_Your goal_:
Nothing but the pictures should be dropped; repeat the rest of the data below exactly.

*** Opening Provided data ***

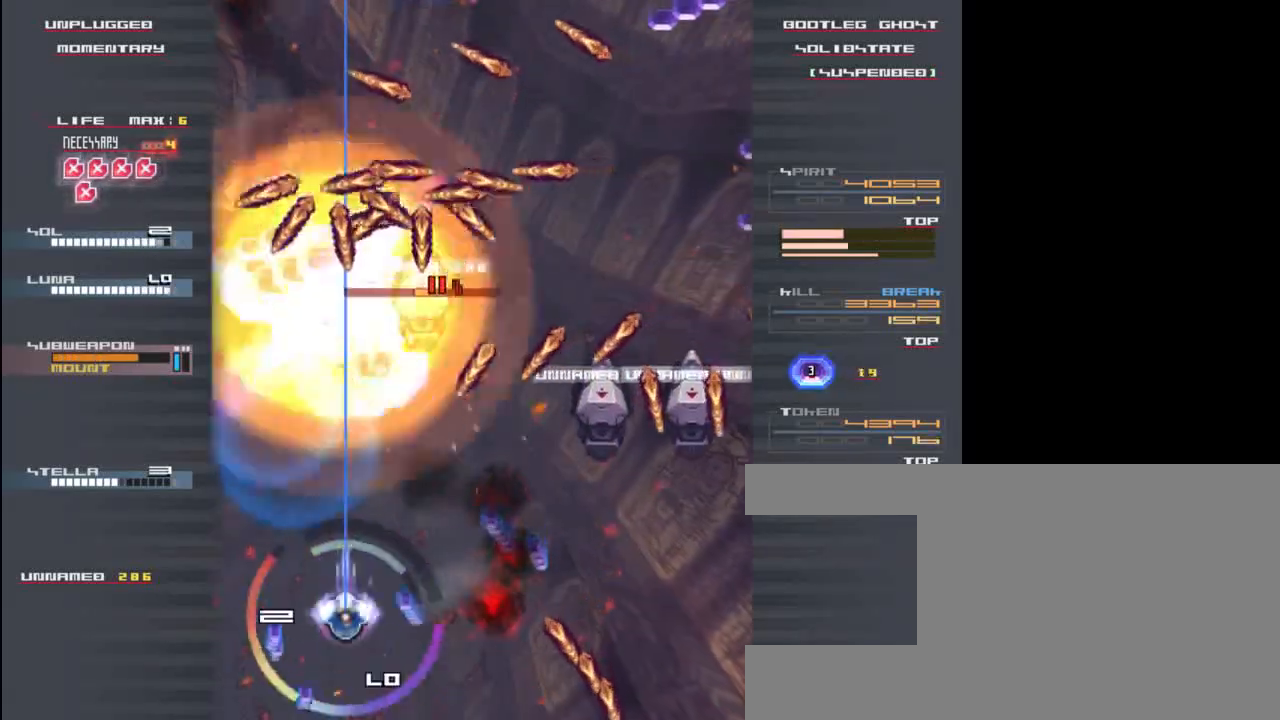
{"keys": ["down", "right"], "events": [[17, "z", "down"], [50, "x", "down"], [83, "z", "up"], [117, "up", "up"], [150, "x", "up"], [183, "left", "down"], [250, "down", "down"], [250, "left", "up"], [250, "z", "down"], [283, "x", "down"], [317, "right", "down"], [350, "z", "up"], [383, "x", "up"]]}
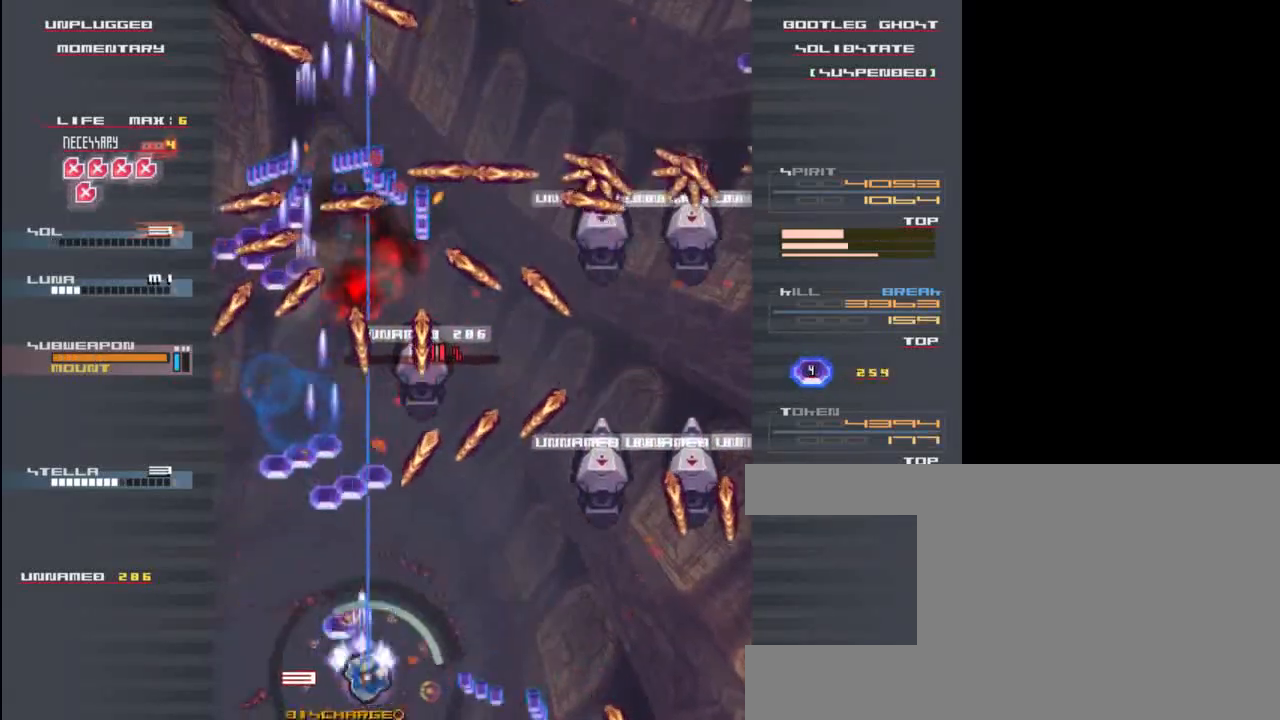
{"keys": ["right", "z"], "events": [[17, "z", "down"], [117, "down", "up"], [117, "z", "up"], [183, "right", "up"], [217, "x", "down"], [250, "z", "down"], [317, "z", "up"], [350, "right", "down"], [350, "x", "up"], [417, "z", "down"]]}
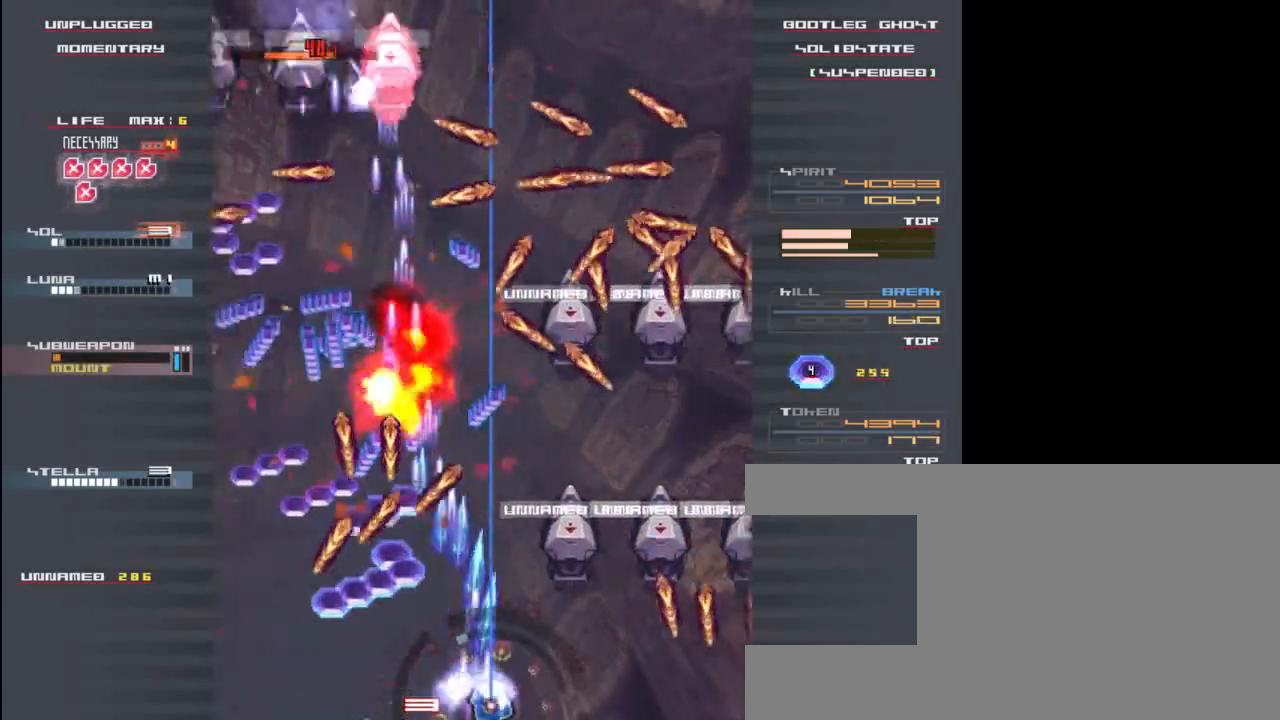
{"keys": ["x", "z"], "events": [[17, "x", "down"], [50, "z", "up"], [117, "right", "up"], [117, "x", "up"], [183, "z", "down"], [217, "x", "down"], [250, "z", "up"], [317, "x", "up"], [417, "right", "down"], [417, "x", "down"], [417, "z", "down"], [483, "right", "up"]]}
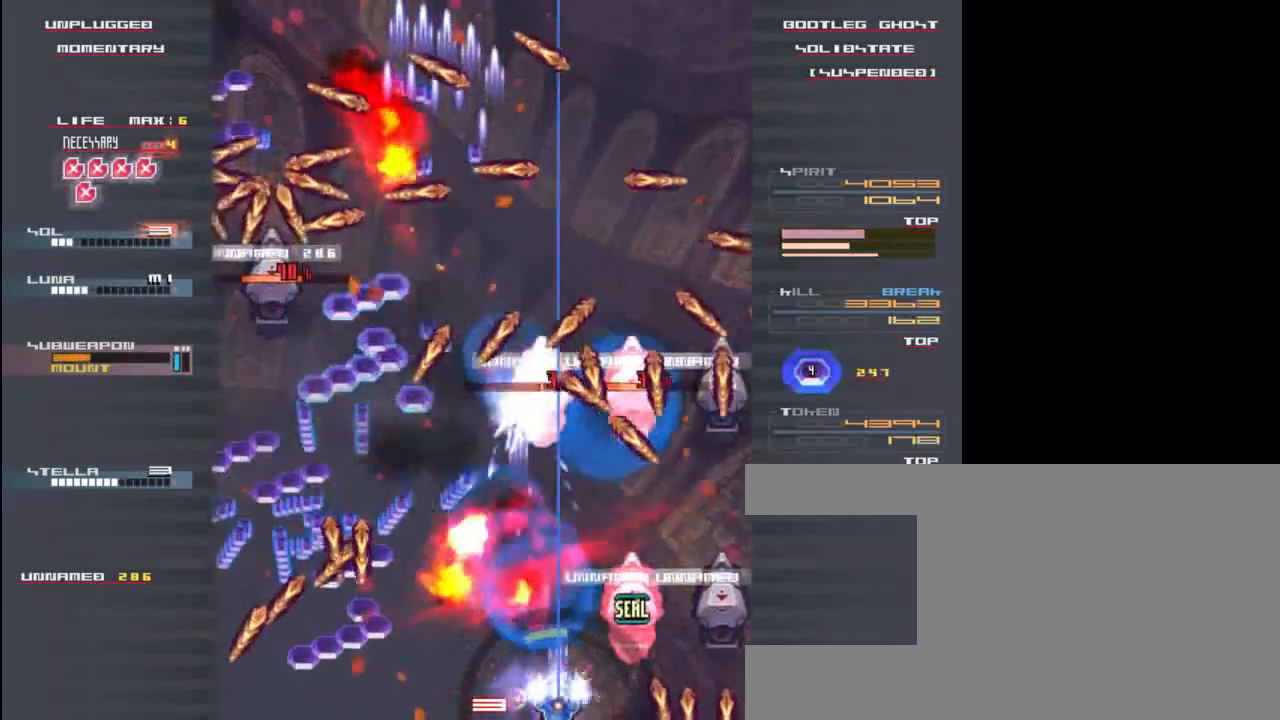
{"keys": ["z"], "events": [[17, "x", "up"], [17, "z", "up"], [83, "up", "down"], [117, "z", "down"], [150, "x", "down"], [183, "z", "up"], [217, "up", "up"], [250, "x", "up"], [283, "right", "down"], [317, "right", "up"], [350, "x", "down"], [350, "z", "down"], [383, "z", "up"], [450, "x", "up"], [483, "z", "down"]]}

*** Closing Provided data ***

_Exercise answer_:
{"keys": ["down", "right"], "events": [[17, "z", "down"], [50, "x", "down"], [83, "z", "up"], [117, "up", "up"], [150, "x", "up"], [183, "left", "down"], [250, "down", "down"], [250, "left", "up"], [250, "z", "down"], [283, "x", "down"], [317, "right", "down"], [350, "z", "up"], [383, "x", "up"]]}
{"keys": ["right", "z"], "events": [[17, "z", "down"], [117, "down", "up"], [117, "z", "up"], [183, "right", "up"], [217, "x", "down"], [250, "z", "down"], [317, "z", "up"], [350, "right", "down"], [350, "x", "up"], [417, "z", "down"]]}
{"keys": ["x", "z"], "events": [[17, "x", "down"], [50, "z", "up"], [117, "right", "up"], [117, "x", "up"], [183, "z", "down"], [217, "x", "down"], [250, "z", "up"], [317, "x", "up"], [417, "right", "down"], [417, "x", "down"], [417, "z", "down"], [483, "right", "up"]]}
{"keys": ["z"], "events": [[17, "x", "up"], [17, "z", "up"], [83, "up", "down"], [117, "z", "down"], [150, "x", "down"], [183, "z", "up"], [217, "up", "up"], [250, "x", "up"], [283, "right", "down"], [317, "right", "up"], [350, "x", "down"], [350, "z", "down"], [383, "z", "up"], [450, "x", "up"], [483, "z", "down"]]}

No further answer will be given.